Under the proposed rules, banks and other financial institutions that manage home loans -- the servicers -- must provide "direct, ongoing access" to staff members to help borrowers fighting to save their homes from foreclosure. Servicers must also halt foreclosure proceedings while borrowers apply for a loan modification and tell homeowners in danger of foreclosure about their options.
If enforced, the regulations would go a long way to resolving widespread abuses in the mortgage servicing industry. Borrowers seeking loan modifications, for example, often complain of a process that often feels like an existential nightmare: an endless cycle of lost paperwork, missed phone calls and conversations with low-level bank employees with no power to make deals. Judges have sanctioned servicers for charging unnecessary fees and for imposing expensive, insurance policies.
But there is reason to question whether servicers would follow the new rules, and whether regulators would enforce them. The mortgage industry has made promises before -- in deals reached with the Office of the Comptroller of the Currency and other federal agencies last year and as a condition of the $25 billion settlement with 49 states and the federal government six months ago.
The first set of new servicing standards were mostly ignored by the industry, housing advocates said. Early returns on compliance with the attorneys general settlement are not encouraging, they added.
"We're not seeing any changes in servicer behavior," Megan Faux, director of the foreclosure prevention project at South Brooklyn Legal Services, a legal aid firm that represents poor people confronting foreclosure in New York City recently told The Huffington Post. "We're still seeing huge delays, improper denials of modification, very few principal reductions. None of their practices are really changing."
The banks have until early October to fully comply with the attorneys general settlement, or face fines of $1 million per violation.

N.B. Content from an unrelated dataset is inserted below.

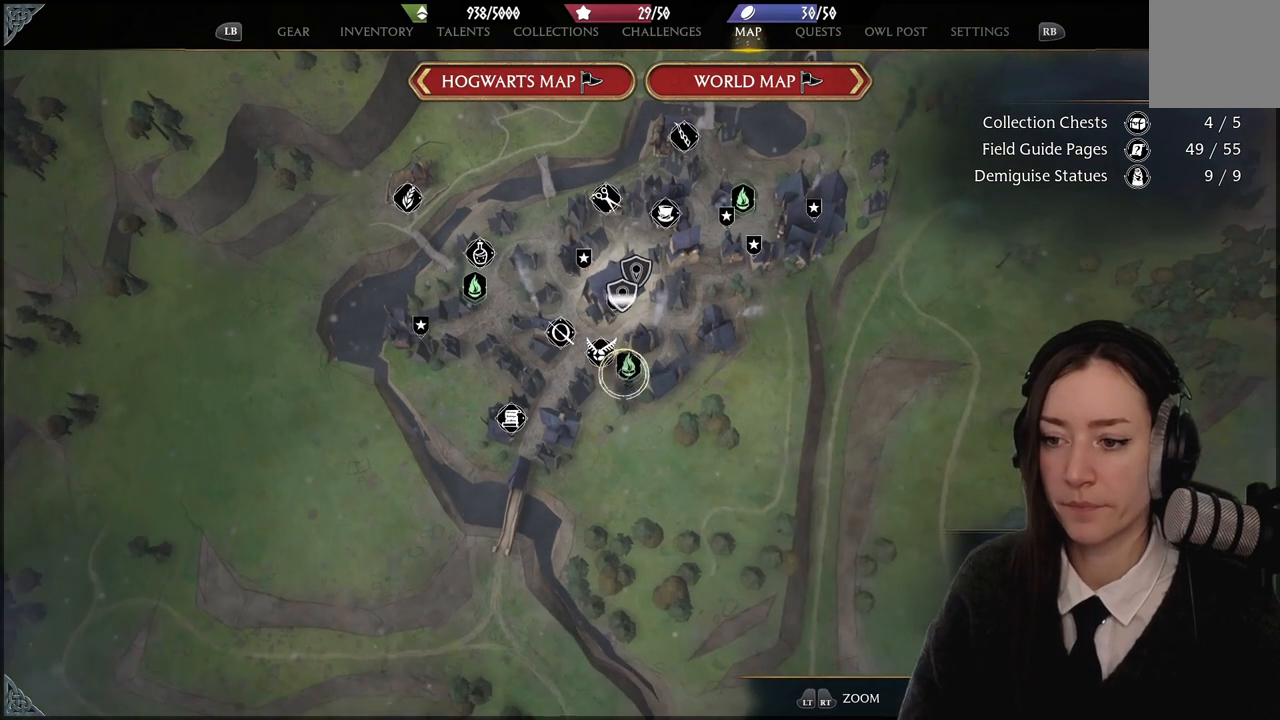
{"buttons": [], "left_stick": "center", "right_stick": "center", "events": []}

It is too early to predict how the CFPB might enforce its proposed rules. It is a new agency, so there is little precedent to gauge how effectively it might police the mortgage servicers. A senior agency official on Thursday declined to answer a question about enforcement, saying it was too early to discuss.
Though many of the new rules proposed by the consumer bureau mirror the attorneys general settlement, others stake out new ground. For instance, servicers would be required to give borrowers accurate and current account information and to quickly correct errors.
This might seem like kindergarten-level stuff for sophisticated financial institutions. But homeowners, lawyers and judges have accused banks of profiting off of delinquent borrowers by improperly applying charges in a way that keeps homeowners in a so-called rolling default, which leads to more late charges and sometimes foreclosure.
There are other important differences. The consumer bureau's regulations would cover a much greater swath of servicers than the mortgage settlement, which affects just the biggest banks: Bank of America, JPMorgan Chase, Citigroup, Wells Fargo and Ally Financial. The rules also wouldn't come with an expiration date, whereas the mortgage settlement expires in 2-1/2 years.